Days, weeks, fortnights went by. But even seemingly endless time eventually must end.

At the bottom of the tower, the maintenance hatch came out upon a concourse.

He paused at the door to change an entry in his suit log. He removed “potential energy” as a possible resource, for, at ground level it was zero.

Looking at his resources log, Phaethon stood a moment in thought.

In the negative column, however, he made several entries:

“No father. My real father has been replaced by a relic, who was one of the conspirators who worked my downfall. I must count him my enemy.”

He half expected Rhadamanthus to come on-line and remark with rueful humor that this was somewhat unfair of Phaethon, whose father was, after all, a more complex individual than that. No remark came.

“No manor, no sophotechnology. I am limited to merely human intelligence. My enemies have intellects like unto gods at their command.”

Then, more grimly: “No more spare life. My next death is final.”

And: “No wife. My love has slain herself, and left a puppet, programmed to love me, to mock me.”

The last entry: “Alien creatures hunt me like a dog, to kill me, while an ignorant and ignoble world rollicks with gaiety and festive cheer, unseeing, uncaring, and unable, by law, to see me die. My location is a matter of public record…”

No. No, wait. Phaethon erased that last ideogram-gestalt line. His location was secret, was it not? In the assets column, he noted that it was still the middle of a Masquerade. He could move unseen, undetected.

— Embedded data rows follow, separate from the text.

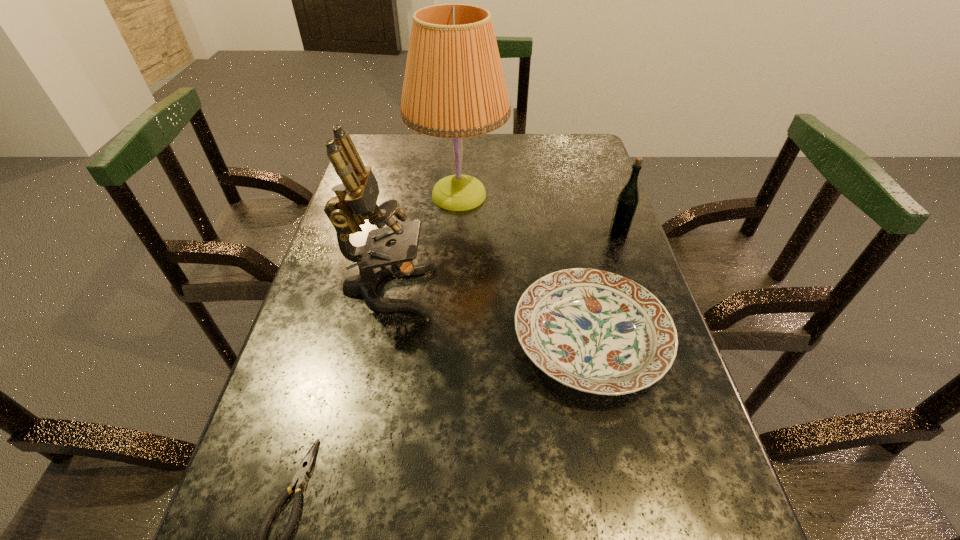
Locate an element on the screen. the farthest object is located at coordinates (454, 87).

Where is `lamp`? lamp is located at coordinates (454, 87).

Locate an element on the screen. This screenshot has height=540, width=960. microscope is located at coordinates (356, 197).

This screenshot has width=960, height=540. Identify the location of the third shortest object. (626, 204).

Where is `beer bottle`? Image resolution: width=960 pixels, height=540 pixels. beer bottle is located at coordinates (626, 204).

You are a GUI agent. You are given a task and a screenshot of the screen. Output one action in this format:
    pyautogui.click(x=<x>, y=<y>)
    Task: Click on the second shortest object
    The height and width of the screenshot is (540, 960).
    Given the screenshot: What is the action you would take?
    pyautogui.click(x=598, y=332)

Where is `free space located on the side of the farthest object near the pull switch`? The height and width of the screenshot is (540, 960). free space located on the side of the farthest object near the pull switch is located at coordinates (550, 195).

Locate an element on the screen. Image resolution: width=960 pixels, height=540 pixels. vacant region located at the eyepieces of the microscope is located at coordinates (563, 290).

Locate an element on the screen. The image size is (960, 540). free space located 0.360m on the back of the second farthest object is located at coordinates (592, 155).

Locate an element on the screen. The width and height of the screenshot is (960, 540). free location located 0.330m on the back of the plate is located at coordinates (560, 200).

Or could he? Anyone with access to the Mentality could look up Phaethon’s last known location, at the top of the endless tower. It was not hard to calculate his rate of descent; and, every time he had stepped into an area where a notrespassing injunction was flagged, his position would be public knowledge again. Temer Lacedaimonius, for example, had dogged his progress.

So the enemies had to be here. Somewhere on the other side of this door. Perhaps very near.

With a deliberate motion of his hand, he pushed open the door.

Beyond was light, noise, the sounds of crowds. Phaethon blinked, blinded for a moment, unable to make himself step into the rectangle of light framed by the doorway.

There was a sharp noise in the near distance, like the shot of rail gun, or perhaps the snap of a short-range energy weapon. Phaethon, certain that his enemies had found him, flinched back, hand before his face.

He crouched there in the dark, waiting for pain.

None came.

He realized that it had just been some noise from the crowd of people in the concourse beyond; a slap of water in a fountain, or the bark of a child’s ear-toy. Or perhaps the snap of a circuit in some ill-tended machine. In a world hidden by sense-filters, there was little need to make all noise muffled, or to keep all public engines in repair.